§ PASSAGE À LIRE

● ● ● ● ●

Tels étaient les procédés de la justice impériale. Comme pour le duc d’Enghien, ce n’est pas un jugement ; c’est une condamnation voulue et prononcée d’avance. M. le lieutenant-colonel Titeux s’en étonne et y trouve une preuve de l’hostilité personnelle que l’Empereur nourrissait contre le général Dupont. La preuve de cette hostilité n’existe nulle part. Ne rapetissons pas la question. Il s’agit de tout autre chose, de la fortune même de l’Empire. Au moment où, Napoléon, à l’apogée de sa puissance, remanie la carte de l’Europe, où, après de prodigieux succès, il installe les membres de sa famille sur les trônes qu’il a rendus vacans, lorsque les rois et les peuples s’inclinent devant sa volonté souveraine et le proclament invincible, voici que tout à coup la nouvelle se répand que l’armée française, une de ces armées qui ont vaincu l’Autriche, la Prusse et la Russie, qui sont le symbole même de l’honneur et de la gloire militaire, vient de capituler, et devant qui ? Devant une nation qui ne compte pas aux yeux de l’Empereur, qu’il considère comme la proie naturelle de son ambition : la nation espagnole. Entrons un instant dans la pensée du maître, représentons-nous l’effet que dut produire, sur un esprit si plein de sa grandeur présente et future, l’annonce que les soldats d’Austerlitz et d’Iéna avaient mis bas les armes devant des paysans et des bandits espagnols.

● ● ● ● ●

§ DONNÉES EXTRAITES
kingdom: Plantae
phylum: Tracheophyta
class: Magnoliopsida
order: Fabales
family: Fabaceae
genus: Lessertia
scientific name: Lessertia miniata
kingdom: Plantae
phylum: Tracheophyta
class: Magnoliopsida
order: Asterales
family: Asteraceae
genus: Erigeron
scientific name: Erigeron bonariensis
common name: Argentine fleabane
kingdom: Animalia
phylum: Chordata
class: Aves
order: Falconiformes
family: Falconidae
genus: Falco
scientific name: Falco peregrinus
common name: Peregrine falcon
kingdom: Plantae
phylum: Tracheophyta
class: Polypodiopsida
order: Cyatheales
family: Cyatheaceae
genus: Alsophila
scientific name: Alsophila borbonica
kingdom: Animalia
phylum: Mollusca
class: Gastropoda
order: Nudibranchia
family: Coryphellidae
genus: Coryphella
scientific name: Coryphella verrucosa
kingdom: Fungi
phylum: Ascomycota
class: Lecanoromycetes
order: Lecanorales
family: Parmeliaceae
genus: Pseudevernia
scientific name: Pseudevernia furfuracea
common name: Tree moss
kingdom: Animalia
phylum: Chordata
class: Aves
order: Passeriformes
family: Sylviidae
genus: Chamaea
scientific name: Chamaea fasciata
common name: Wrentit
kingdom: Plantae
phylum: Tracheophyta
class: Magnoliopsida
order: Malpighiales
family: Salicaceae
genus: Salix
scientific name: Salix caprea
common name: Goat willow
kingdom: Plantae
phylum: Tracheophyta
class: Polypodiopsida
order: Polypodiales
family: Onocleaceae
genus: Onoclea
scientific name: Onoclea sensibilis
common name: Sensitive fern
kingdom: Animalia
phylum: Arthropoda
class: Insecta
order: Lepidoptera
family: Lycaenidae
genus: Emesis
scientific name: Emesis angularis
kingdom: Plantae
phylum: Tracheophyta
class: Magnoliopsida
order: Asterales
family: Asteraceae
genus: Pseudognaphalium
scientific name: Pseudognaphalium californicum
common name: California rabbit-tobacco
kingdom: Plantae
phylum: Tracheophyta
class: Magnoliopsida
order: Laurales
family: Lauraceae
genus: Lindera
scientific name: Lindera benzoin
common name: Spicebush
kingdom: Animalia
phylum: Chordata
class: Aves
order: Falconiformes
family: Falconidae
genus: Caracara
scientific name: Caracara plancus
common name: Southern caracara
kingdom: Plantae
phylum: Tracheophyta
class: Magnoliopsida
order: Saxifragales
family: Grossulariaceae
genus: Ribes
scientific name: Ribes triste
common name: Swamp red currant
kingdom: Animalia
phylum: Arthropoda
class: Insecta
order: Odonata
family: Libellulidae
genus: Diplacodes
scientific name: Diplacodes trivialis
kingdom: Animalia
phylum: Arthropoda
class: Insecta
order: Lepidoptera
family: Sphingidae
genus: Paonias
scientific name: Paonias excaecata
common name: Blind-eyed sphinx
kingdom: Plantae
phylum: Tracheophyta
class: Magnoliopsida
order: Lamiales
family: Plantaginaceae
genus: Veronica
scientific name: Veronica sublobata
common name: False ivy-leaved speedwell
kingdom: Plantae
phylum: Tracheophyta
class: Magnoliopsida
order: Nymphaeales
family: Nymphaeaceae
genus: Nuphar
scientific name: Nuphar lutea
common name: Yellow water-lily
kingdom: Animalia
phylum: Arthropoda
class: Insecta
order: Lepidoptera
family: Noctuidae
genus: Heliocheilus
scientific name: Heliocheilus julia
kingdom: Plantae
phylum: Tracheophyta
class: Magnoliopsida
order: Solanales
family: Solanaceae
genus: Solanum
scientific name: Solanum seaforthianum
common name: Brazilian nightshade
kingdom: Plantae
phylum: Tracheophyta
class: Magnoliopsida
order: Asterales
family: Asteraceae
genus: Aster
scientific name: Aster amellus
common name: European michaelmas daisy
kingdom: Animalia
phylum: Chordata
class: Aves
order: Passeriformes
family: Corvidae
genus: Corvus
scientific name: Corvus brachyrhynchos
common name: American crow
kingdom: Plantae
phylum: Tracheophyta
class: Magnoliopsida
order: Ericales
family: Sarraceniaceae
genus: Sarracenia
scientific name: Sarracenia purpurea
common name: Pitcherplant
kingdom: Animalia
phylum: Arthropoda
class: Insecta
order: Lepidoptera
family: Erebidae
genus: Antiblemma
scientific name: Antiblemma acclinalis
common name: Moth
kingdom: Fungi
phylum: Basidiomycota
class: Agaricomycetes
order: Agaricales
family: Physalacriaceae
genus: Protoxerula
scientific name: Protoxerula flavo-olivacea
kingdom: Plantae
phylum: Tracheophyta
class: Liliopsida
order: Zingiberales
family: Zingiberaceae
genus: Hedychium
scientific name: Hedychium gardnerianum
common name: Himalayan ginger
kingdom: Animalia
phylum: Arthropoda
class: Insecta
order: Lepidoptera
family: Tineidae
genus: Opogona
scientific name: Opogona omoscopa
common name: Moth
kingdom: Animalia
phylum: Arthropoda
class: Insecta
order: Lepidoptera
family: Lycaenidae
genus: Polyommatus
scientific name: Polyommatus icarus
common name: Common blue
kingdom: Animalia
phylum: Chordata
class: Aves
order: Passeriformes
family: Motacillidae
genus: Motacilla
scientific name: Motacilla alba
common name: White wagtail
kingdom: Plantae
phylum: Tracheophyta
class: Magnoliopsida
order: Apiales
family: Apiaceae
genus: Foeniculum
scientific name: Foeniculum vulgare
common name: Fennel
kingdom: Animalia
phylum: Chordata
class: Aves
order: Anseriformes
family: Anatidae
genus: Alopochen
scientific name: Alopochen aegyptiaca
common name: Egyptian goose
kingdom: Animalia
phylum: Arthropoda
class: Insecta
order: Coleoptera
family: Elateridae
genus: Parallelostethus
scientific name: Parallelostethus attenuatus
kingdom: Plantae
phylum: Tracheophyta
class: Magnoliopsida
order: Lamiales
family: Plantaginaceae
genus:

● ● ● ● ●

§ ÉNONCÉ DE L'EXERCICE
Recopiez intégralement, sans la moindre modification, le passage ci-dessus sur la condamnation du général Dupont.

§ RÉSULTAT
Tels étaient les procédés de la justice impériale. Comme pour le duc d’Enghien, ce n’est pas un jugement ; c’est une condamnation voulue et prononcée d’avance. M. le lieutenant-colonel Titeux s’en étonne et y trouve une preuve de l’hostilité personnelle que l’Empereur nourrissait contre le général Dupont. La preuve de cette hostilité n’existe nulle part. Ne rapetissons pas la question. Il s’agit de tout autre chose, de la fortune même de l’Empire. Au moment où, Napoléon, à l’apogée de sa puissance, remanie la carte de l’Europe, où, après de prodigieux succès, il installe les membres de sa famille sur les trônes qu’il a rendus vacans, lorsque les rois et les peuples s’inclinent devant sa volonté souveraine et le proclament invincible, voici que tout à coup la nouvelle se répand que l’armée française, une de ces armées qui ont vaincu l’Autriche, la Prusse et la Russie, qui sont le symbole même de l’honneur et de la gloire militaire, vient de capituler, et devant qui ? Devant une nation qui ne compte pas aux yeux de l’Empereur, qu’il considère comme la proie naturelle de son ambition : la nation espagnole. Entrons un instant dans la pensée du maître, représentons-nous l’effet que dut produire, sur un esprit si plein de sa grandeur présente et future, l’annonce que les soldats d’Austerlitz et d’Iéna avaient mis bas les armes devant des paysans et des bandits espagnols.